Items drawn from a data source:
━━━━━━━━━━━━━━━━━━━━━━━━━━━━━━
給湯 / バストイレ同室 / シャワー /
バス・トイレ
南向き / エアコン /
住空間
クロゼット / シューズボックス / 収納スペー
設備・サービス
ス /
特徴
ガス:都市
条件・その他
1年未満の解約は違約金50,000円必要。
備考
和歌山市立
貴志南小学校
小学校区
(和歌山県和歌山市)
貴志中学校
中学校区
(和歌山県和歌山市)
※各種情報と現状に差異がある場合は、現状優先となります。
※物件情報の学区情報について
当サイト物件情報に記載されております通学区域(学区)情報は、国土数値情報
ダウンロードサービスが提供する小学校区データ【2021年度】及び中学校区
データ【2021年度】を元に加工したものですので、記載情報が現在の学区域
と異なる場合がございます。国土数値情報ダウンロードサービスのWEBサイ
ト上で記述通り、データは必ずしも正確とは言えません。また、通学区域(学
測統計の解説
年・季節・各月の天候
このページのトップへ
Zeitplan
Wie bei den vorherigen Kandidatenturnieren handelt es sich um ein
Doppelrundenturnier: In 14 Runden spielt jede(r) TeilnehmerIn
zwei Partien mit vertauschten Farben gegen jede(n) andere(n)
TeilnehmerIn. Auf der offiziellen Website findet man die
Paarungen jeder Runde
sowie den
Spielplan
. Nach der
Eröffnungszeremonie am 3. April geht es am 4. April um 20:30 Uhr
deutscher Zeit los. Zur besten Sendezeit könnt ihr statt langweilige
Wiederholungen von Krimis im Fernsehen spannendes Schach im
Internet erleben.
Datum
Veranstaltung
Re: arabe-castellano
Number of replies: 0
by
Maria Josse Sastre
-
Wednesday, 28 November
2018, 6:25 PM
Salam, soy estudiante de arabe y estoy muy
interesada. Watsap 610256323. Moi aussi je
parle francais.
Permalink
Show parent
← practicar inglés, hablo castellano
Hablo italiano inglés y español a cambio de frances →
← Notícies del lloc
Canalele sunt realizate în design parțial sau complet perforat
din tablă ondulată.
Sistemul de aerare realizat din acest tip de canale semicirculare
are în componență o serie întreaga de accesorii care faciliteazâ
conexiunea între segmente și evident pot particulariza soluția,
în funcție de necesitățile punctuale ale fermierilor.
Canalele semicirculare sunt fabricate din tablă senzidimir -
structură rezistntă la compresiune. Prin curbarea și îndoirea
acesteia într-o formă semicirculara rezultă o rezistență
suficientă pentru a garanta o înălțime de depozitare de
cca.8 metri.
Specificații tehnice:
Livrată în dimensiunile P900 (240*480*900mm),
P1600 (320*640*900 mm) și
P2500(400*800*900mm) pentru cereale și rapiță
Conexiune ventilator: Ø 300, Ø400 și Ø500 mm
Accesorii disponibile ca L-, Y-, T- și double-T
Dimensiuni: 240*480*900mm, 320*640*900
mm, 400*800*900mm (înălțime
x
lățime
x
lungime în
━━━━━━━━━━━━━━━━━━━━━━━━━━━━━━
▸ Written task
Write all these lines out again, substituting "Conductele" for "Canalele" wherever it occurs and leaving everything else untouched.

▸ Exercise response
給湯 / バストイレ同室 / シャワー /
バス・トイレ
南向き / エアコン /
住空間
クロゼット / シューズボックス / 収納スペー
設備・サービス
ス /
特徴
ガス:都市
条件・その他
1年未満の解約は違約金50,000円必要。
備考
和歌山市立
貴志南小学校
小学校区
(和歌山県和歌山市)
貴志中学校
中学校区
(和歌山県和歌山市)
※各種情報と現状に差異がある場合は、現状優先となります。
※物件情報の学区情報について
当サイト物件情報に記載されております通学区域(学区)情報は、国土数値情報
ダウンロードサービスが提供する小学校区データ【2021年度】及び中学校区
データ【2021年度】を元に加工したものですので、記載情報が現在の学区域
と異なる場合がございます。国土数値情報ダウンロードサービスのWEBサイ
ト上で記述通り、データは必ずしも正確とは言えません。また、通学区域(学
測統計の解説
年・季節・各月の天候
このページのトップへ
Zeitplan
Wie bei den vorherigen Kandidatenturnieren handelt es sich um ein
Doppelrundenturnier: In 14 Runden spielt jede(r) TeilnehmerIn
zwei Partien mit vertauschten Farben gegen jede(n) andere(n)
TeilnehmerIn. Auf der offiziellen Website findet man die
Paarungen jeder Runde
sowie den
Spielplan
. Nach der
Eröffnungszeremonie am 3. April geht es am 4. April um 20:30 Uhr
deutscher Zeit los. Zur besten Sendezeit könnt ihr statt langweilige
Wiederholungen von Krimis im Fernsehen spannendes Schach im
Internet erleben.
Datum
Veranstaltung
Re: arabe-castellano
Number of replies: 0
by
Maria Josse Sastre
-
Wednesday, 28 November
2018, 6:25 PM
Salam, soy estudiante de arabe y estoy muy
interesada. Watsap 610256323. Moi aussi je
parle francais.
Permalink
Show parent
← practicar inglés, hablo castellano
Hablo italiano inglés y español a cambio de frances →
← Notícies del lloc
Conductele sunt realizate în design parțial sau complet perforat
din tablă ondulată.
Sistemul de aerare realizat din acest tip de canale semicirculare
are în componență o serie întreaga de accesorii care faciliteazâ
conexiunea între segmente și evident pot particulariza soluția,
în funcție de necesitățile punctuale ale fermierilor.
Conductele semicirculare sunt fabricate din tablă senzidimir -
structură rezistntă la compresiune. Prin curbarea și îndoirea
acesteia într-o formă semicirculara rezultă o rezistență
suficientă pentru a garanta o înălțime de depozitare de
cca.8 metri.
Specificații tehnice:
Livrată în dimensiunile P900 (240*480*900mm),
P1600 (320*640*900 mm) și
P2500(400*800*900mm) pentru cereale și rapiță
Conexiune ventilator: Ø 300, Ø400 și Ø500 mm
Accesorii disponibile ca L-, Y-, T- și double-T
Dimensiuni: 240*480*900mm, 320*640*900
mm, 400*800*900mm (înălțime
x
lățime
x
lungime în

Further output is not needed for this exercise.